ドイツ西部に位置し、オランダとベルギーに隣接するNRW州。州内には2つの国際空港を含む6つの空港、世界最大の内陸港をはじめ充実した交通、物流インフラを背景に、進出企業は世界中1万社を超える。その多くがグローバルビジネスの中核拠点として、欧州統括機能を備えるほか、研究開発拠点としての重要性が高まっている。
世界中からの投資を呼び込む同州のアドバンテージは、欧州市場への抜群のアクセス拠点という地理的要因だけではない。あらゆるビジネスに理想的な投資環境を提供する豊富な産業集積にある。世界トップレベルの鉄鋼や化学、自動車産業が中心の経済交流だが、近年はそれに加え、最先端技術での連携へとすそ野が拡大しつつある。電気自動車や再生可能エネルギー、医療技術-。世界が一様に直面する課題解決につながるイノベーションを促す大胆な政策をNRW州が積極的に展開していることが活発な産官学連携の原動力だ。
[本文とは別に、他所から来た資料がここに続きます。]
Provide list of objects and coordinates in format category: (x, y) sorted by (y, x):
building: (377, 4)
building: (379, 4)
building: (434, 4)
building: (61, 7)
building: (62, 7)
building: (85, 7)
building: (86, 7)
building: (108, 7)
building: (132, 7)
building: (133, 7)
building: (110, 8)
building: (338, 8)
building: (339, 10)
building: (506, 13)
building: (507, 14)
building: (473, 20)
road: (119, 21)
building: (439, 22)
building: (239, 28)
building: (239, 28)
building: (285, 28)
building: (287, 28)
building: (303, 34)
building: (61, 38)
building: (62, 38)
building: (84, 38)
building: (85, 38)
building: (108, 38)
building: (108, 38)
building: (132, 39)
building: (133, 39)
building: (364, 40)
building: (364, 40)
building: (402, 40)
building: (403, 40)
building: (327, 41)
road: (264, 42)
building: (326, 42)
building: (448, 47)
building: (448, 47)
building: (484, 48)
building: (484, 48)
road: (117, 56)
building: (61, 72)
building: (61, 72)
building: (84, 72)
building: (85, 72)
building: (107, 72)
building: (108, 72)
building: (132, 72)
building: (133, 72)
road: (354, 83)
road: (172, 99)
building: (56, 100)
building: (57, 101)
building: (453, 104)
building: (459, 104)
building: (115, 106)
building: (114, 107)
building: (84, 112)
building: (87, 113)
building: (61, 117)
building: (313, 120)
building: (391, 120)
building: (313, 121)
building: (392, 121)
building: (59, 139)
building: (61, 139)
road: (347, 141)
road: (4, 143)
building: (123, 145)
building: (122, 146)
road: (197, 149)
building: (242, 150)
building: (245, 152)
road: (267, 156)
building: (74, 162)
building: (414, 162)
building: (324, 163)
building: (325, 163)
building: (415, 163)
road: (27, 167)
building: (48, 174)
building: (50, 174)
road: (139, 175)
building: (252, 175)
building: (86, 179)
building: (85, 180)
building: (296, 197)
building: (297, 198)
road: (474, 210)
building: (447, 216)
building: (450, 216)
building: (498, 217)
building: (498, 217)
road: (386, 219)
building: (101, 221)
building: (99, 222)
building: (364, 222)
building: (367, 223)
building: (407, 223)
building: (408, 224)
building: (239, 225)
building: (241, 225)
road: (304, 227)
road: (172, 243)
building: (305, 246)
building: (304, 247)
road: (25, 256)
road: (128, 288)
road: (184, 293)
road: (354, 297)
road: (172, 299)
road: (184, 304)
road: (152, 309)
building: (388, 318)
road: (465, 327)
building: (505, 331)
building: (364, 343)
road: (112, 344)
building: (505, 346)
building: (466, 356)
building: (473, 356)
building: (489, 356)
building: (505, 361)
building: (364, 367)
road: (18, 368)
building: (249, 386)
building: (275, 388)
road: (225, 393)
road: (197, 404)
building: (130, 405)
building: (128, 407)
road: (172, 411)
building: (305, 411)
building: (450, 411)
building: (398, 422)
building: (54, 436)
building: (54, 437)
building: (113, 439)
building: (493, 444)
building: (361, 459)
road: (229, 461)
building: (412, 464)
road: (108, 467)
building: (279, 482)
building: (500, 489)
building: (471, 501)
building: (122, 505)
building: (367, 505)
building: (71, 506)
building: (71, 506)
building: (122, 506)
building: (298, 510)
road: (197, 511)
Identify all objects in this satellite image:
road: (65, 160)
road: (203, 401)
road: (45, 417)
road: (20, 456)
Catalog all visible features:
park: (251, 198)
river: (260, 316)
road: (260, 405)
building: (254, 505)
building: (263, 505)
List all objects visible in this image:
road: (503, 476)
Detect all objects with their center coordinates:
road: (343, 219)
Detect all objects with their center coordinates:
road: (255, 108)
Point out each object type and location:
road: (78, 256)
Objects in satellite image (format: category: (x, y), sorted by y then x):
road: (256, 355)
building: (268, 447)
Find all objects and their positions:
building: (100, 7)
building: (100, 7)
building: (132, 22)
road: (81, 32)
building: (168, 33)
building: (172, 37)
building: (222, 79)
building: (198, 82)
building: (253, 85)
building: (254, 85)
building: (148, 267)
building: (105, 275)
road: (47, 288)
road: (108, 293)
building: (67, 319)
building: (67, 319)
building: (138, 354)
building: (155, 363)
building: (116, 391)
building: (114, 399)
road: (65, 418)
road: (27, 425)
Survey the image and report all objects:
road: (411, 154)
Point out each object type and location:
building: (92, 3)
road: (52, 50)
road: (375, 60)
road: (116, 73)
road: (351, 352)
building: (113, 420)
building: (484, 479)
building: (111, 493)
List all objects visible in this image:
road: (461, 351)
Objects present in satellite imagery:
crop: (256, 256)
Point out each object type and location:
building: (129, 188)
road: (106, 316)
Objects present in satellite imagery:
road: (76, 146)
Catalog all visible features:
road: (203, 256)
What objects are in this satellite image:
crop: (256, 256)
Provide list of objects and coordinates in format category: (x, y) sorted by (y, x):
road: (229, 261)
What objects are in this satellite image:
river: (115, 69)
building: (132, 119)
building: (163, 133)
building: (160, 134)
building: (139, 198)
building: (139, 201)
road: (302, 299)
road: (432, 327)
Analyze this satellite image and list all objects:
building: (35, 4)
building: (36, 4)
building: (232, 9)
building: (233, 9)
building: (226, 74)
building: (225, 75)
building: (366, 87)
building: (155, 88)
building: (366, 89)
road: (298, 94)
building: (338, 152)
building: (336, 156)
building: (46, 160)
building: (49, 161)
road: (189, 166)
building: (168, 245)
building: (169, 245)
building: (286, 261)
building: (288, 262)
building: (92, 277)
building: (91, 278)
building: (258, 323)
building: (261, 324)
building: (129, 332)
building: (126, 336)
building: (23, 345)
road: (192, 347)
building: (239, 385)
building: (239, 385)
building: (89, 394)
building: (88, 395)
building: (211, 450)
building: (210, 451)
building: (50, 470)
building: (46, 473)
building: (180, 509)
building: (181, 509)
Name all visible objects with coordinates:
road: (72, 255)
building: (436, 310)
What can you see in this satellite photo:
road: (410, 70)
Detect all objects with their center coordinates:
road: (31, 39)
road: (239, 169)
2011年春-。NRW州ボーフム市に日本の大学発ベンチャーの現地法人が設立されたのは、それを端的に象徴する最新トピックスだ。筑波大学発ベンチャーのサイバーダインは、介護やリハビリに使う装着型ロボット事業を欧州で展開するにあたり、NRW州を戦略拠点に選んだ。NRW州は医療機関への導入を通じ普及を後押し。素材開発では化学大手バイエルグループも協力する。医療技術分野における日本とNRW州のメディカルクラスターとの交流は、ここへきて急速に活発化しており、デュッセルドルフで開かれた世界最大の医療技術見本市「MEDICA」にも多くの日本企業が参加。新たな日独連携を模索する動きが広がる。ともに少子高齢化が進む成熟国家として、共通する社会課題の解決に挑む。